The scoreboards in the St. Jude’s National Stadium were bleeding red: 6-6 (6-6) in the third set. It was a sudden-death tiebreaker for the National Title. The air in the arena was so thick with tension it felt like a physical weight.
Ren Kurosawa was no longer the composed predator. Her neon kit was stained with clay and sweat, her hair matted against her forehead. She had lost her "Perfect" rhythm. Every time she looked across the net, she didn't see the "Prodigy" she expected; she saw a reflection of Mikoto’s relentless, gritty style.
"You think you're him?" Ren screamed across the net, her voice cracking. "You're just a girl living in a failure's shadow, Karen! Look at him! He’s shaking!"
Mikoto was sitting on the sidelines, his hands clamped over his knees. His watch was a strobe light of red: 158 bpm. The lights, the noise, and the memory of his own collapse were surging back. He felt like he was drowning on dry land.
Karen turned her head. She didn't look at the umpire. She looked at Mikoto.
She saw the "Ghost" beginning to fade. She saw the man who had taught her to find the cracks in the pavement losing his grip on the present.
"Mikoto!" Karen shouted, ignoring the "Quiet Please" warning from the chair. "Watch me!

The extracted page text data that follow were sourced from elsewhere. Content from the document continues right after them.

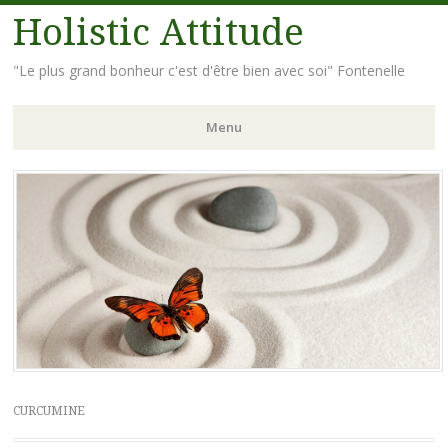
Holistic Attitude
"Le plus grand bonheur c'est d'être bien avec soi" Fontenelle
Menu
Aller
au
contenu
principal
CURCUMINE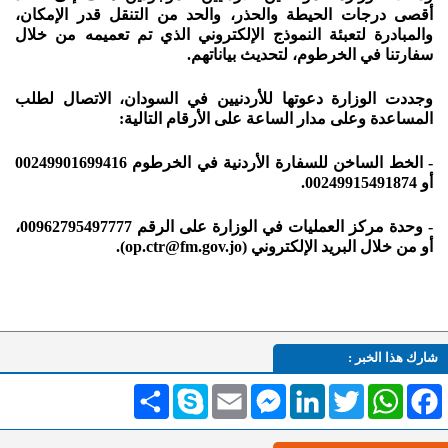
أقصى درجات الحيطة والحذر، والحد من التنقل قدر الإمكان،
والمبادرة لتعبئة النموذج الإلكتروني الذي تم تعميمه من خلال
سفارتنا في الخرطوم، لتحديث بياناتهم.
وجددت الوزارة دعوتها للأردنيين في السودان، الاتصال لطلب
المساعدة وعلى مدار الساعة على الأرقام التالية:
- الخط الساخن للسفارة الأردنية في الخرطوم 00249901699416
أو 00249915491874.
- وحدة مركز العمليات في الوزارة على الرقم 00962795497777،
أو من خلال البريد الإلكتروني (op.ctr@fm.gov.jo).
شارك هذا الخبر :
Facebook
WhatsApp
Twitter
LinkedIn
Messenger
Email
Skype
انشر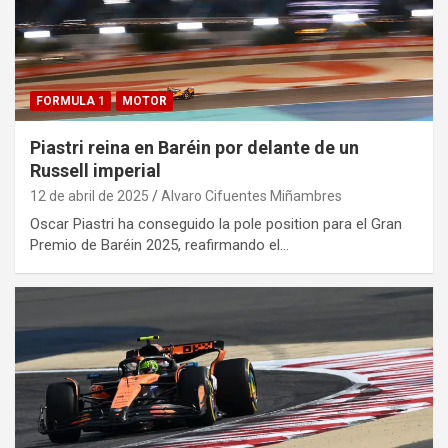
FORMULA 1
MOTOR
Piastri reina en Baréin por delante de un
Russell imperial
12 de abril de 2025
Alvaro Cifuentes Miñambres
Oscar Piastri ha conseguido la pole position para el Gran
Premio de Baréin 2025, reafirmando el…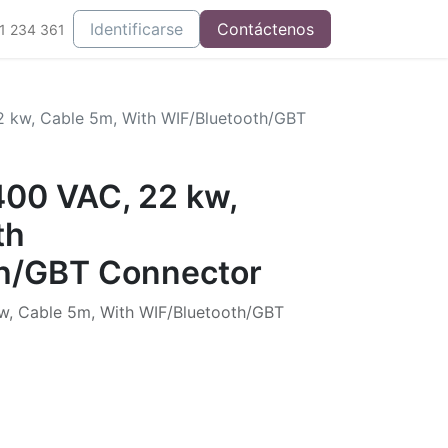
Integrados
Identificarse
Contáctenos
1 234 361
2 kw, Cable 5m, With WIF/Bluetooth/GBT
400 VAC, 22 kw,
th
th/GBT Connector
w, Cable 5m, With WIF/Bluetooth/GBT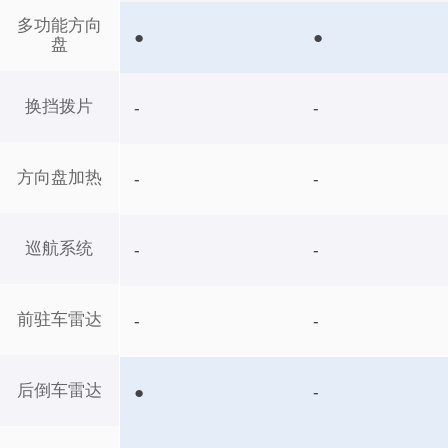
多功能方向
●
●
盘
换挡拨片
-
-
方向盘加热
-
-
巡航系统
-
-
前驻车雷达
-
-
后倒车雷达
●
-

Don't look at the lights! Watch the ball!"
She turned back to Ren. She didn't retreat into the "Safe" baseline play the Kodakawa trainers had drilled into her for years. She stepped two feet inside the baseline—the "Suicide Position."

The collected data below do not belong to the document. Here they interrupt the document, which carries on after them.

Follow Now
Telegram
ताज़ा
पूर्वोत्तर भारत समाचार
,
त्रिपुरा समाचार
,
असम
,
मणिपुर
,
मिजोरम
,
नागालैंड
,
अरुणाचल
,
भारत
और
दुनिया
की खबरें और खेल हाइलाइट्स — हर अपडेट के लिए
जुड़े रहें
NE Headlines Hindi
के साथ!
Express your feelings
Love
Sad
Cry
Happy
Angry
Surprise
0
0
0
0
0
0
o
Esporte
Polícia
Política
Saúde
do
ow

"She’s going for the Rising Volley," Shino whispered from the stands, her eyes glued to the data. "Statistically, it’s a 12% success rate against a server like Ren. It’s madness."
"It’s not madness," Marin said, her hand gripping the railing. "It’s a declaration."
Ren tossed the ball. She channeled every ounce of her rage into a flat, 125-mph serve aimed directly at Karen’s body—the same shot that had triggered Mikoto’s breakdown two years ago.
The stadium went silent.
Karen didn't flinch. She used the "Ghost’s" ultimate move—the Phantom Return. Instead of swinging, she let the ball’s own momentum hit her racket at a sharp, downward angle. It wasn't a power shot; it was a redirection of Ren’s own hate.
The ball hit the net cord, danced on the white tape for a literal eternity, and then dropped—dead—on Ren’s side.
"Game, Set, and Match: Kodakawa," the umpire bellowed.
The stadium exploded into a roar that shook the glass rafters. Karen didn't drop her racket. She didn't fall to her knees. She ran straight to the sidelines. She hopped the barrier, ignoring the security guards, and threw herself into the "Caregiver's" arms.
"We did it," she sobbed into his shoulder, her sweat and tears soaking into his blue tracksuit. "I didn't let her win. I didn't let her take you."
Mikoto felt the air rush back into his lungs. The red light on his watch flickered, then turned a steady, calm green. The "Ghost" wasn't haunting him anymore. It was just a memory.
"You did it, Karen," Mikoto whispered, finally wrapping his arms around her. "You’re the Iron Ace."